Fifteen years later, Mr. Williamson played the ghost of another self-destructive actor, John Barrymore, in the Broadway premiere of Paul Rudnick's comedy I Hate Hamlet. The production became notorious for the actor's erratic behavior. He frequently broke character and talked to the audience, often deriding the play and his co-stars. During one performance, in the middle of a sword fight, he swatted fellow actor Evan Handler across the backside with his weapon. Mr. Williamson later said he did it to get Handler to "put some life into it! Use your head! Give it more life!" Handler reacted by storming off the stage, leaving the theatre and never returning.

Left onstage alone, the actor turned to the audience and said, "Well, should I sing?"

Perversely, Mr. Williamson's next, and final, appearance on a New York stage was in 1996's Jack: A Night on the Town With John Barrymore, an evening he devised.

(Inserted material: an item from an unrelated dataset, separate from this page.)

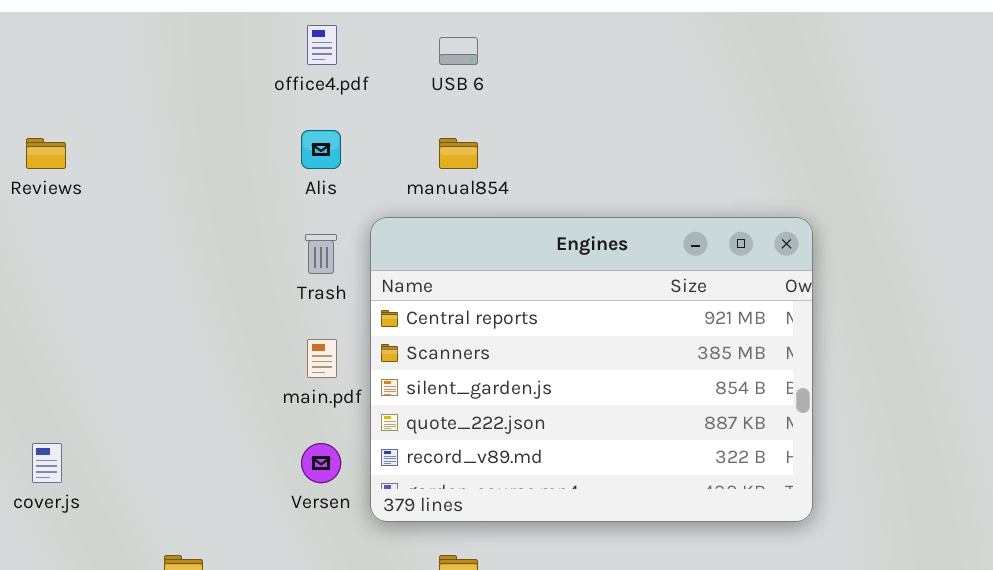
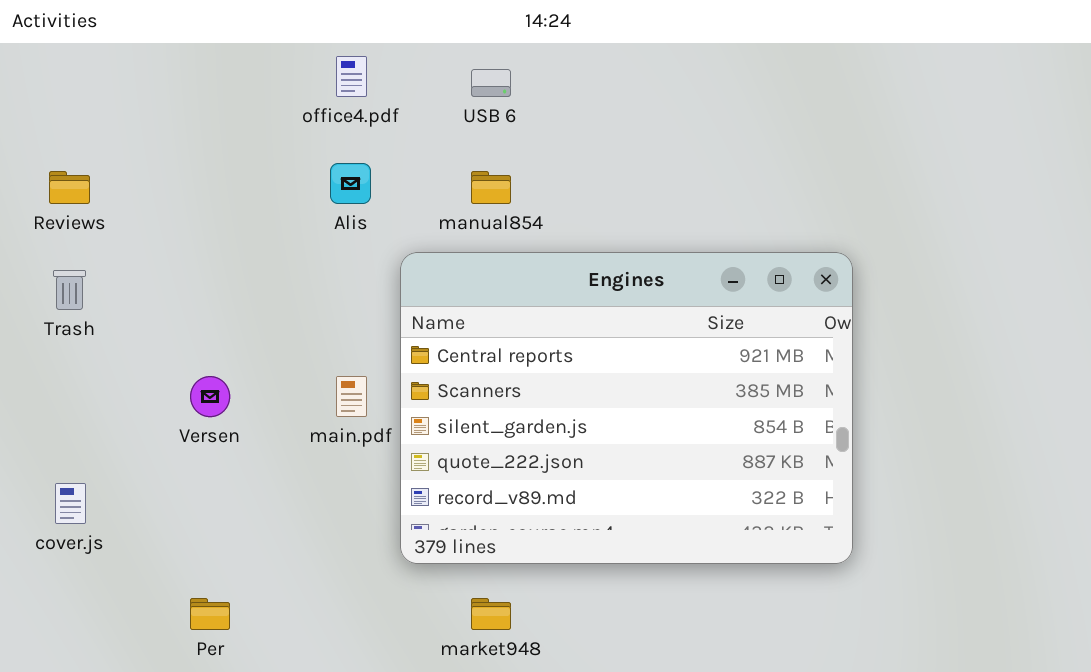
Trash: [305,234,337,274] -> [53,270,86,310], moved
Versen: [301,443,341,483] -> [190,376,230,417], moved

Nicol Williamson was born Sept. 24, 1938, in Hamilton, Scotland. He was trained at the RSC and made his professional debut with the Dundee Rep in 1960. He bowed in London the following year in a production of A Midsummer Night's Dream directed by Tony Richardson. With Inadmissible Evidence in 1964, he became a star. He repeated his performance in a 1968 film. That same year, he performed his Hamlet in London, alongside Anthony Hopkins and Marianne Faithfull (with whom he had an affair). He repeated it on Broadway and on film in 1969. The interpretation—directed by Richardson and described as "scruffy, raunchy and crude" by the New York Times—was controversial, with as many supporters as detractors. London, in general, praised the unorthodox approach, while Broadway critics hammered it.

Even this achievement wasn't without a Williamson touch. In the middle of one performance, he apologized to the audience and announced he was retiring.

His films included "The 7 Percent Solution," "Robin and Marian," "The Goodbye Girl," "The Cheap Detective" and "Excalibur."

According to reports, the actor died in relative poverty. If Mr. Williamson was repentant or regretful about the trajectory his career and life had taken, he never let on. "I don't notice competition," he once said. "I'm a center-forward. I don't watch them. Let them watch me."